Being human is embracing all the messy, ugly, hard, beautiful, magical things about our lives and just living the experience. There is no such thing as a faulty human. We were designed to live a messy life. That’s just the way it is. When I’m in the middle of a giant pity party because I can’t eat peanut butter and peanut butter reminds me of Gabriel and the childhood I can never revisit because the Central African Republic is war-torn and dangerous, it’s messy. And that's ok. There is no perfect, clean box that our emotions and experiences need to fit in. It’s ok if our frustration and disappointment and joy are bigger than our box. It’s ok for emotions to bleed out. That’s what it means to be human.

Humanity is messy and raw and insane and astonishingly precious.

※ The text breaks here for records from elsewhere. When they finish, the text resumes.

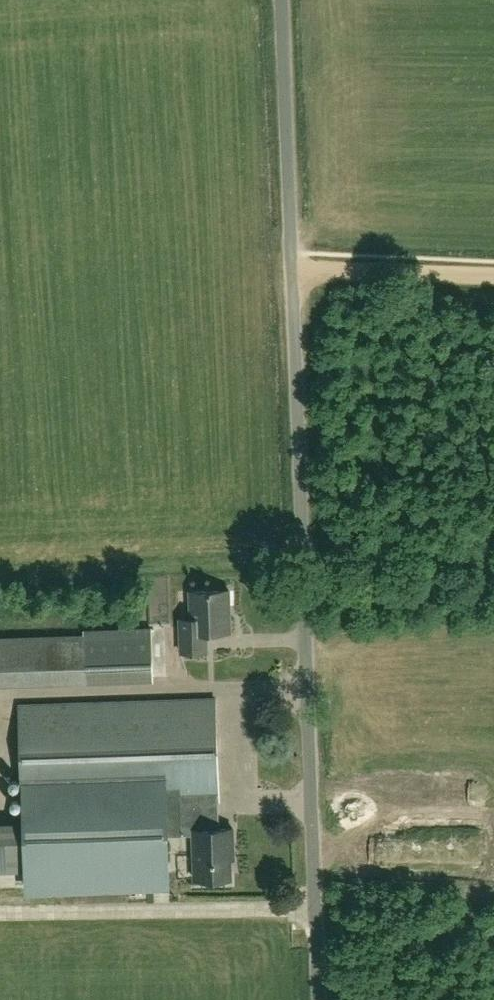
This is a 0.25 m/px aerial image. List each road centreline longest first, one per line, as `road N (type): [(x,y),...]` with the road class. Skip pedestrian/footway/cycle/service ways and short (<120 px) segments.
road 1 (unclassified): [(322,999),(282,0)]
road 2 (track): [(293,269),(493,277)]

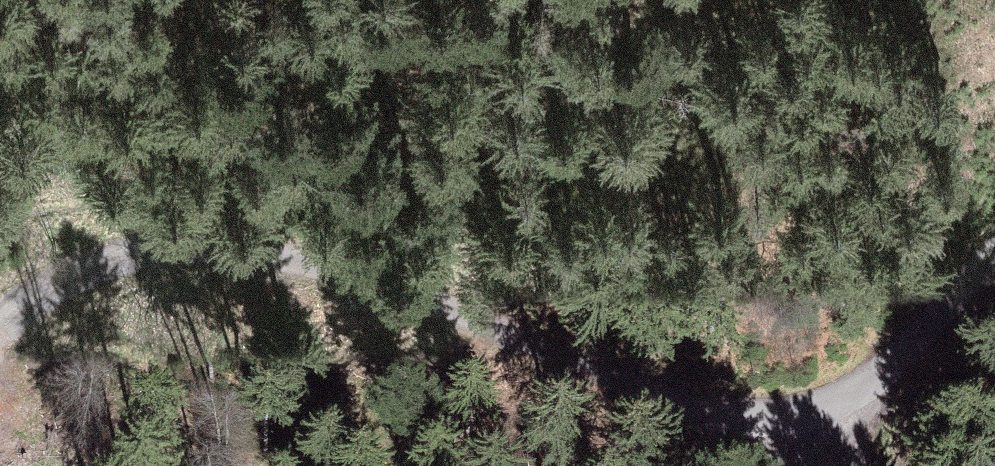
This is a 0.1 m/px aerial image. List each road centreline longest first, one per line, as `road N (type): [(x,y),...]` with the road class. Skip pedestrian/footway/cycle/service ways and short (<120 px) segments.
road 1 (track): [(853,412),(814,424),(699,415),(557,348),(200,238)]
road 2 (track): [(200,238),(86,269),(0,330)]
road 3 (track): [(853,412),(994,262)]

When I find out something novel about this wild body I live in, I eventually get to the point where I can say “Hmm, thank you for teaching me something new.” I eventually get past the pity party and the messy feels and figure out how to integrate the new challenge and adapt to it to make life healthier and more enjoyable. But the pity party phase is my processing tool, and that’s ok. It’s part of being human.


I’ve come to realize that I can still hold the memories of Wilburina and Gabriel’s perfect peanut butter close to my heart even if I can’t eat meat or peanuts. Those memories do not equal food; those memories equal love. Just because I can't eat certain things does not diminish my feelings about those cherished memories.


Here’s to the mess of being human. To the journey life takes us on that we never saw coming. To the pity parties and the challenges and the memories. Feel all the feels, friends. It’s part of being a human.


Isn't humanity spectacular and strange?